İkinci sebep otoriter eğitim yöntemleridir. İlk nedenin tam tersi. Bu tür ailelerde çocuklar dikkat, hassasiyet, bakım ve anne sıcaklığından yoksundur. Çocuğa aşırı şartlar uygulanır ve herhangi bir suç için cezalandırılır. Sonuç olarak, çocuk sürekli tökezleme, hata yapma korkusu içinde yaşar ve yavaş yavaş ebeveynlerinden uzaklaşır. Ve ebeveynlere karşı herhangi bir şükran duygusu söz konusu olamaz!
Ne yazık ki, bazen çocukların nankörlüğünün nedenini belirlemek zor olabileceği gibi, yetiştirirken dengeyi sağlamak da çok zordur. şefkatli çocuk, ancak bir tüketici olarak kabul edilen, ciddiyet gösteren, ancak olmayan bir zorba.
Bazen aynı yetiştirme koşulları tamamen farklı sonuçlar verebilir. Örneğin, ebeveynleriyle ilgili olarak çocuklarda nankörlüğün oluşmasının nedenlerini belirleyebileceğiniz üç durum öneriyorum.
Birinci durum
Ailenin birçok çocuğu var. Babam çok katıdır, ona kemerle bile vurabilir, çok çalışır. Annem de çok çalışıyor, asıl mesele çocukların düzgün giyinmesi ve beslenmesi. Çocuklar ebeveynlerinin şefkatinden ve ilgisinden yoksundur, kendilerine bırakılırlar. Büyürken, yaptıkları her şey için ebeveynlerine teşekkür ederler. Onları ziyarete geliyorlar, ama pek sık değil. Genelde yaşlılarını unutmazlar, asla terk edilmeyecekler ve terk edilmeyecekler, huzurevi konusunda endişelenmenize bile gerek yok!
İkinci durum
Ailenin iki oğlu var. Ciddiyet ve sertlik içinde yetiştirilirler. Ebeveynler, çocuklarla peltek konuşmamanız gerektiğinden eminler. Herhangi bir kötülükten dolayı cezalandırılırlar. Buna rağmen çocuklar, her şeyi doğru yaptıklarına inanarak ebeveynlerine karşı öfke ve kızgınlık hissetmezler.
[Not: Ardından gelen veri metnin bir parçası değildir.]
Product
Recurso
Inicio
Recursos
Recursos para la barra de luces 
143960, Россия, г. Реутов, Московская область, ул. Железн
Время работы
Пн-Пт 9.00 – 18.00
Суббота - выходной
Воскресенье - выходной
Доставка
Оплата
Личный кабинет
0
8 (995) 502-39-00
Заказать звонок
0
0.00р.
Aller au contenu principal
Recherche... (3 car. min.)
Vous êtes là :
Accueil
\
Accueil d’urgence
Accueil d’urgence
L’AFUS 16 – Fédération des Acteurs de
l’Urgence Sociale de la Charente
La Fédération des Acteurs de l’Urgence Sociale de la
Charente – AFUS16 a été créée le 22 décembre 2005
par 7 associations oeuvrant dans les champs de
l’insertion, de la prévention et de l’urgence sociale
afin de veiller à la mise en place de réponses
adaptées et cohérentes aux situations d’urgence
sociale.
Olgunlaştıktan sonra oğullar ayrılır, isteksizce ebeveynlerine gelirler, ebeveyn evi de sıcak duygulara ve çekiciliğe neden olmaz. Ebeveynler sürekli yalnızdır, unutulmuş ve terk edilmiş hisseder, nankörlük için çocukları suçlar.
Üçüncü durum
Ailenin bir oğlu var, tüm ebeveyn sevgisi ona her zaman yalnız gitti. Ebeveynler katı değildi, ancak suçlar için eğitici tartışmalar yaptılar. Bozulmadılar, mümkün olduğunca en gerekli şeyleri satın aldılar ve bir kişiye para verilmesinin ne kadar zor olduğunu konuştular. Çocuğa ev işlerini yapması ve yaşlılara yardım etmesi öğretildi. Oğlan, çalışmak istediği çevreleri ve bölümleri kendisi seçti, ebeveynleri ona bu konuda bağımsızlık verdi, ancak bazen oğlunun seçimi arzularından uzaktı. Adam okuldan sonra nerede çalışacağını da seçti, ailesi seçimini beğenmedi, ancak fikirlerini empoze etmediler.
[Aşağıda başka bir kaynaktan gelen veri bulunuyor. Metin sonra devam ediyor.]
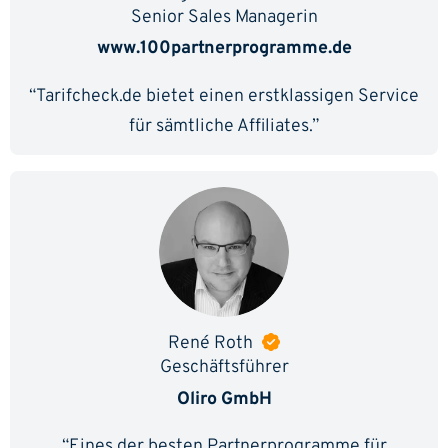
Senior Sales Managerin
www.100partnerprogramme.de
“Tarifcheck.de bietet einen erstklassigen Service
für sämtliche Affiliates.”
René Roth
Geschäftsführer
Oliro GmbH
“Eines der besten Partnerprogramme für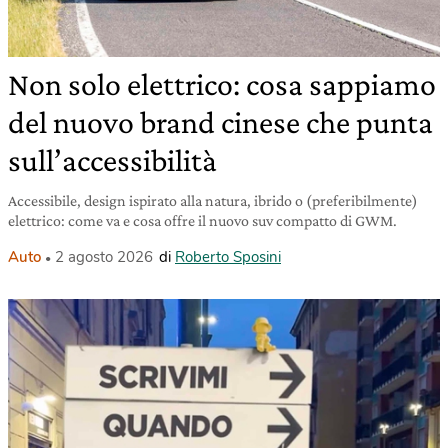
Non solo elettrico: cosa sappiamo
del nuovo brand cinese che punta
sull’accessibilità
Accessibile, design ispirato alla natura, ibrido o (preferibilmente)
elettrico: come va e cosa offre il nuovo suv compatto di GWM.
Auto
2 agosto 2026
di
Roberto Sposini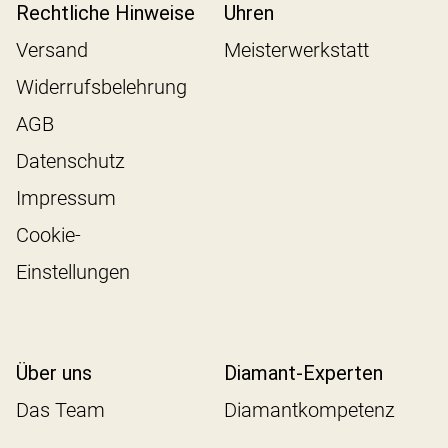
Rechtliche Hinweise
Uhren
Versand
Meisterwerkstatt
Widerrufsbelehrung
AGB
Datenschutz
Impressum
Cookie-
Einstellungen
Über uns
Diamant-Experten
Das Team
Diamantkompetenz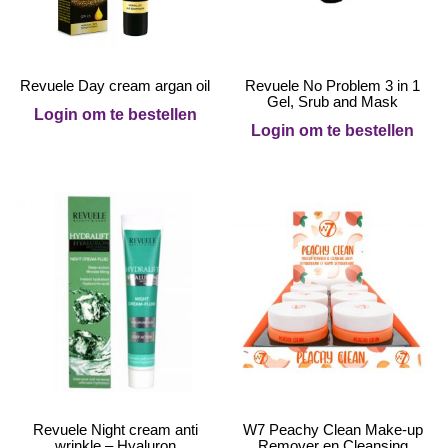
Revuele Day cream argan oil
Revuele No Problem 3 in 1
Gel, Srub and Mask
Login om te bestellen
Login om te bestellen
Revuele Night cream anti
W7 Peachy Clean Make-up
wrinkle – Hyaluron
Remover en Cleansing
Olgunlaştıktan sonra oğul her gün annesini arar, babasına her zaman yardım eder ve her hafta sonu ailesine kaçmaya çalışır, uzun bir süre ve hediyelerle gelir.
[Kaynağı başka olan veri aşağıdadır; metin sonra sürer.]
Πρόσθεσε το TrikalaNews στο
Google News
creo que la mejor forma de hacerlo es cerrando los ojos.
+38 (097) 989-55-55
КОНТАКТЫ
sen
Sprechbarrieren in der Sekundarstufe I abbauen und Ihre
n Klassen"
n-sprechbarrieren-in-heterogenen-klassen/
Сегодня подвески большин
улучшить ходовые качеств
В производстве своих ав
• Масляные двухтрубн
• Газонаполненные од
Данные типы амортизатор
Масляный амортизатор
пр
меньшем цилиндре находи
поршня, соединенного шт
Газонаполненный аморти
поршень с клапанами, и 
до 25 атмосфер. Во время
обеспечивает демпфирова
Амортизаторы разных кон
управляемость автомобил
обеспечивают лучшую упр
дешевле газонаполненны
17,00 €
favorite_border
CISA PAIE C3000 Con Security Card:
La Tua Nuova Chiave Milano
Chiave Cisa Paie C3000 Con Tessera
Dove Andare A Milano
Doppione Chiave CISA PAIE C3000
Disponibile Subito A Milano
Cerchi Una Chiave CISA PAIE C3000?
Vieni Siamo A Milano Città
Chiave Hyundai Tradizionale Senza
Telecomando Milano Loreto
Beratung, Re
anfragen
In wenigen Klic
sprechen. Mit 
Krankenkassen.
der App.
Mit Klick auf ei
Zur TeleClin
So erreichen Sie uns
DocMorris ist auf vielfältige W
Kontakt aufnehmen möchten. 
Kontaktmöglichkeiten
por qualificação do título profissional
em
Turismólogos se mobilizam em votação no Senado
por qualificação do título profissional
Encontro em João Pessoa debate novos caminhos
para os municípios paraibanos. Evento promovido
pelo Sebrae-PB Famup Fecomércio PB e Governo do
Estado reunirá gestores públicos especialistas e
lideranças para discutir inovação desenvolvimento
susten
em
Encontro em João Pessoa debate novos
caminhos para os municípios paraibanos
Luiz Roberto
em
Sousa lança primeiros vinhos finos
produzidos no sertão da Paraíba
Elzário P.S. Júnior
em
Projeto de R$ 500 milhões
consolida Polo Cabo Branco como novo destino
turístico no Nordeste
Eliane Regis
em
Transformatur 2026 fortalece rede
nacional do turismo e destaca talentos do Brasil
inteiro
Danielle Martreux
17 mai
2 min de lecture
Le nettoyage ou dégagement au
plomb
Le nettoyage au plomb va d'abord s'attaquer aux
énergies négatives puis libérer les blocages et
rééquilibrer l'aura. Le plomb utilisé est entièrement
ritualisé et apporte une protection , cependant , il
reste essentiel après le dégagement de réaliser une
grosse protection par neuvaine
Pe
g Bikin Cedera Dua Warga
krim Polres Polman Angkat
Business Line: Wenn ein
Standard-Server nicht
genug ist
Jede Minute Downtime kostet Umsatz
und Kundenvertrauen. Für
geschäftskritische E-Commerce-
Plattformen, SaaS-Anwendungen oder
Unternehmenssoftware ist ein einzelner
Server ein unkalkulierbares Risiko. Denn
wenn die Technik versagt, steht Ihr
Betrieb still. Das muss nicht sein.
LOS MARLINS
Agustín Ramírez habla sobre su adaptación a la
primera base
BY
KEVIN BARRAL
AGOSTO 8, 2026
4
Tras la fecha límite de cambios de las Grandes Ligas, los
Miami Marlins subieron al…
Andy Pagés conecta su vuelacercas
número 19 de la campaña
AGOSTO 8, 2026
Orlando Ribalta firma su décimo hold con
Anlaşıldığı üzere, minnettarlık duygusunun oluşumu sadece ebeveynlik tarzından etkilenmiyor. Çocuklarınıza olduğu kadar onların arzularına, ilgi alanlarına ve özlemlerine de saygı duymanız önemlidir. Ebeveynler onun kendi hedeflerine ulaşmasına izin verirse çocuk minnettar büyüyecektir.
Anne babanız veya yetişkin çocuklarınızla ilişkiniz nedir? Nasıl yetiştirildin ve minnettar bir çocuk musun? Kendi çocuklarınız hakkında ne söyleyebilirsiniz, size minnettar oldular mı?